Once the line holding "dolním rohu obrazovky" is found in the entries below, transcribe exactly every line up to and including the one holding "التوقعات بأن التصويت", but leave out the pictures.

*** DATA UNDER STUDY

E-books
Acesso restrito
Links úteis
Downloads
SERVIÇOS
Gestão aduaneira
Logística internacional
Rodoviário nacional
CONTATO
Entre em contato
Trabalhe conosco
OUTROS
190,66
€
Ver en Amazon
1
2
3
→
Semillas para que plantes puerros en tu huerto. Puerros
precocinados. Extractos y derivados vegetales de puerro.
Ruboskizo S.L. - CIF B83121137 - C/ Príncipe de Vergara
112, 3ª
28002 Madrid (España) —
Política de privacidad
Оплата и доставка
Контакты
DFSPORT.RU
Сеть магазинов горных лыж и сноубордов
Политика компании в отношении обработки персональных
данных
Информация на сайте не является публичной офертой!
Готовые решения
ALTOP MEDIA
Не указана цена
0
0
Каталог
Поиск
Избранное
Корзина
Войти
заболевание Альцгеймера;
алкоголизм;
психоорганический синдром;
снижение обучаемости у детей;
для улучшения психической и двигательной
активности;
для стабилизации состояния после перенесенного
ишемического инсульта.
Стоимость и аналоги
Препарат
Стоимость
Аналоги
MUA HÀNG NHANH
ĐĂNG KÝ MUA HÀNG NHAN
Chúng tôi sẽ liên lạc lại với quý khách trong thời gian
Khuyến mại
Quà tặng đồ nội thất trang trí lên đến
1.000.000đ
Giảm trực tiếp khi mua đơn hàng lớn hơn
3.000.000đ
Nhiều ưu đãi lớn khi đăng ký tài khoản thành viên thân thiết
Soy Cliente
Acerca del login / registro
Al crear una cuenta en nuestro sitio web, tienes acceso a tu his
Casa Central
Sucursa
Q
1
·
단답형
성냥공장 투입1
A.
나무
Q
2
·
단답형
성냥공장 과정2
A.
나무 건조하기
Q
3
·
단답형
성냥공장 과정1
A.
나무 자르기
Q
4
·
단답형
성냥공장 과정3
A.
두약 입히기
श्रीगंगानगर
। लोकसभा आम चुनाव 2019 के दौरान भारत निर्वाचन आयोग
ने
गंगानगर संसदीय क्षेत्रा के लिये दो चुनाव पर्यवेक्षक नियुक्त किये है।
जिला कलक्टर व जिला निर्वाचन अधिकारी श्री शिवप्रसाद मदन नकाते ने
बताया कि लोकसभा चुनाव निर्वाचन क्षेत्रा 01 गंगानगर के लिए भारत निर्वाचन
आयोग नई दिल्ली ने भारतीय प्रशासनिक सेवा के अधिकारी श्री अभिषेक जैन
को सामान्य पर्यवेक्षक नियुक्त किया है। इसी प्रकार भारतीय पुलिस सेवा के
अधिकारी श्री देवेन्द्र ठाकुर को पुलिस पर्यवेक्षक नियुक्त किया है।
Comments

******
*** DATA UNDER STUDY

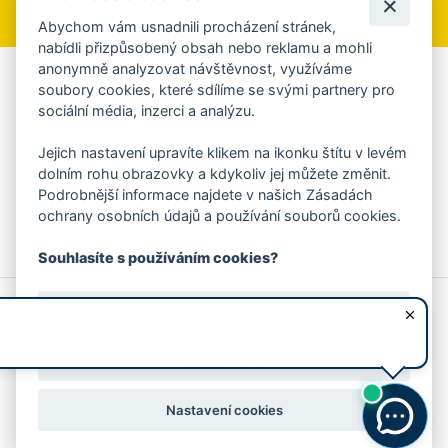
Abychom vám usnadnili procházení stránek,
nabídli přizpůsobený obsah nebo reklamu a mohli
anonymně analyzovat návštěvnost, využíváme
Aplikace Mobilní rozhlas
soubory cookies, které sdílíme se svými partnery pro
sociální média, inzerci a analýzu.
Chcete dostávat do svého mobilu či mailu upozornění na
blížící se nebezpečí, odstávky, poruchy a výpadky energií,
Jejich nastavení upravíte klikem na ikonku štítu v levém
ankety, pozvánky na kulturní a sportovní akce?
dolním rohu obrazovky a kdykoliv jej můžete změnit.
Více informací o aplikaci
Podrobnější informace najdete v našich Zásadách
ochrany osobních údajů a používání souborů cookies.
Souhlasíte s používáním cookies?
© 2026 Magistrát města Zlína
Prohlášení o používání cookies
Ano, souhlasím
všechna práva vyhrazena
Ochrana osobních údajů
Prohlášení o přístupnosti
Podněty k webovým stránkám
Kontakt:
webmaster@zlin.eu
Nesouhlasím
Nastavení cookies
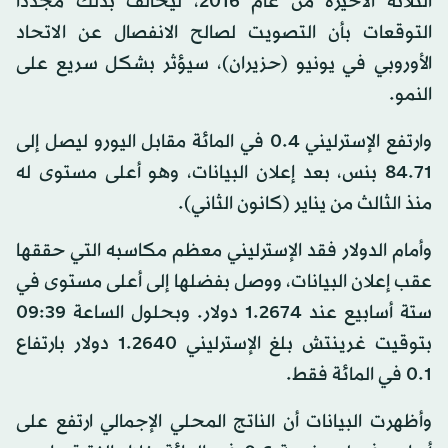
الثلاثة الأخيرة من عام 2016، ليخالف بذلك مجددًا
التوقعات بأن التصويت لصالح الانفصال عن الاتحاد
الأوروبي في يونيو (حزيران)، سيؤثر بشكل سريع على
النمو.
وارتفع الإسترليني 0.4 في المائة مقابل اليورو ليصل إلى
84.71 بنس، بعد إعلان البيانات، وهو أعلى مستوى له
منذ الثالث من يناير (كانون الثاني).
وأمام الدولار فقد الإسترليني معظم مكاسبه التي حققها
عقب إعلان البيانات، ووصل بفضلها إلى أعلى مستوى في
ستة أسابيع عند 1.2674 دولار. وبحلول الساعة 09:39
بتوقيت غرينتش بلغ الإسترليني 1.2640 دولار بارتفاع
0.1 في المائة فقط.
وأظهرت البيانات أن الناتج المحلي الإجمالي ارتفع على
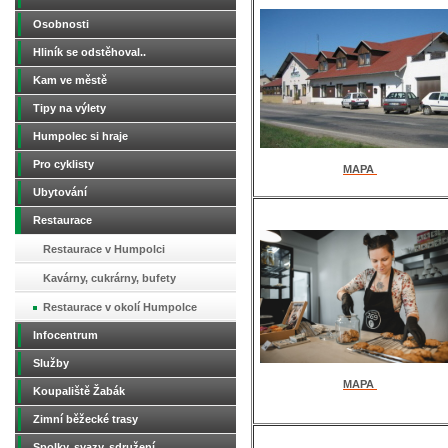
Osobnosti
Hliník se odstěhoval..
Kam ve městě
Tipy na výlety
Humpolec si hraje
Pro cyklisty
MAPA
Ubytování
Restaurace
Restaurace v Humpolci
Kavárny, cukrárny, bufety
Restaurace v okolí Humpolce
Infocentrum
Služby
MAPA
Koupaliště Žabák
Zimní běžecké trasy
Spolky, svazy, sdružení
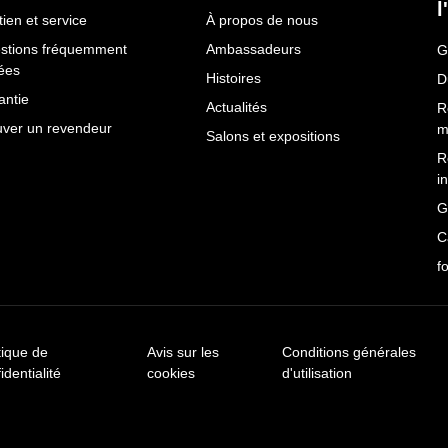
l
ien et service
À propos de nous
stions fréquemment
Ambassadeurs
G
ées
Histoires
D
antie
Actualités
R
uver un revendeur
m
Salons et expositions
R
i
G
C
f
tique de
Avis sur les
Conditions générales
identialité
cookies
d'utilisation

******
*** DATA UNDER STUDY

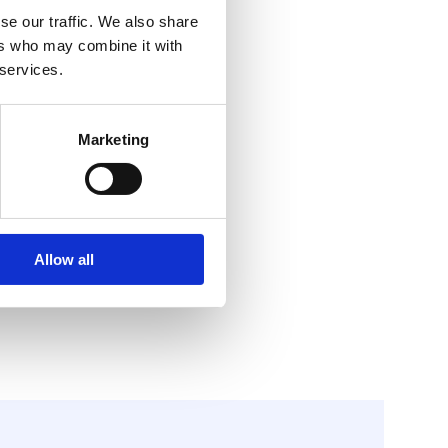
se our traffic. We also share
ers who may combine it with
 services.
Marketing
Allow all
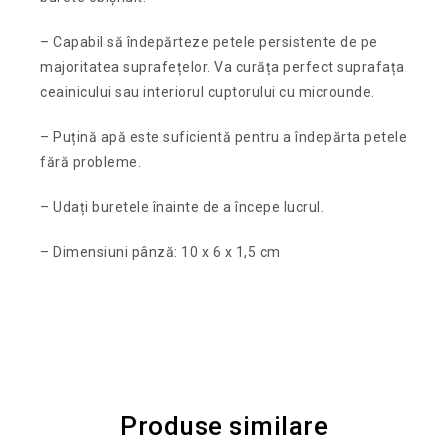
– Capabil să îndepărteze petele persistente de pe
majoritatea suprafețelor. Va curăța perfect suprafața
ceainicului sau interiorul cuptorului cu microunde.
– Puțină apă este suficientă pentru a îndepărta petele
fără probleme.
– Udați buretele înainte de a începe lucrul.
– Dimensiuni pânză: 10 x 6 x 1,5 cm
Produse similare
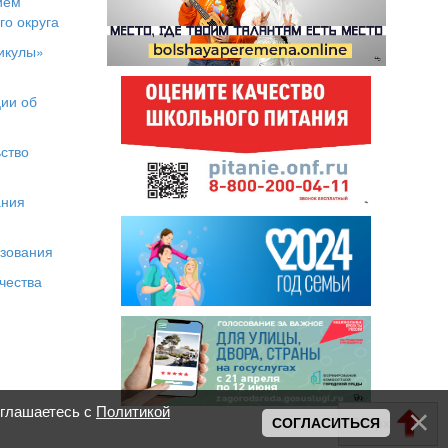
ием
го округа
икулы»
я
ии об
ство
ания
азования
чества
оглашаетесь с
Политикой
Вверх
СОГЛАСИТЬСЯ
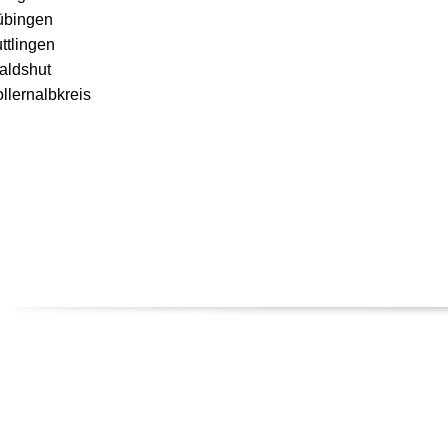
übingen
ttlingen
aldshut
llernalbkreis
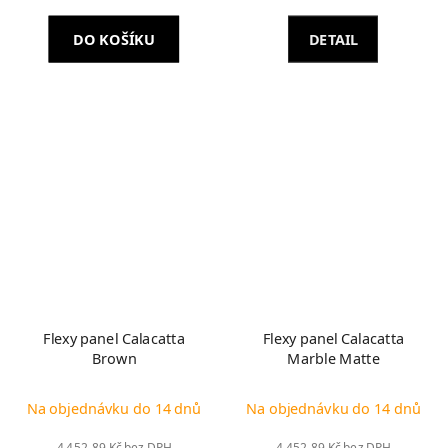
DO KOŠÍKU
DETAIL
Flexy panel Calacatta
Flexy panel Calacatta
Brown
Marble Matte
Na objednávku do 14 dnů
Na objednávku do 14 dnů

******

» **TASK RESULT**
dolním rohu obrazovky a kdykoliv jej můžete změnit.
Více informací o aplikaci
Podrobnější informace najdete v našich Zásadách
ochrany osobních údajů a používání souborů cookies.
Souhlasíte s používáním cookies?
© 2026 Magistrát města Zlína
Prohlášení o používání cookies
Ano, souhlasím
všechna práva vyhrazena
Ochrana osobních údajů
Prohlášení o přístupnosti
Podněty k webovým stránkám
Kontakt:
webmaster@zlin.eu
Nesouhlasím
Nastavení cookies
الثلاثة الأخيرة من عام 2016، ليخالف بذلك مجددًا
التوقعات بأن التصويت لصالح الانفصال عن الاتحاد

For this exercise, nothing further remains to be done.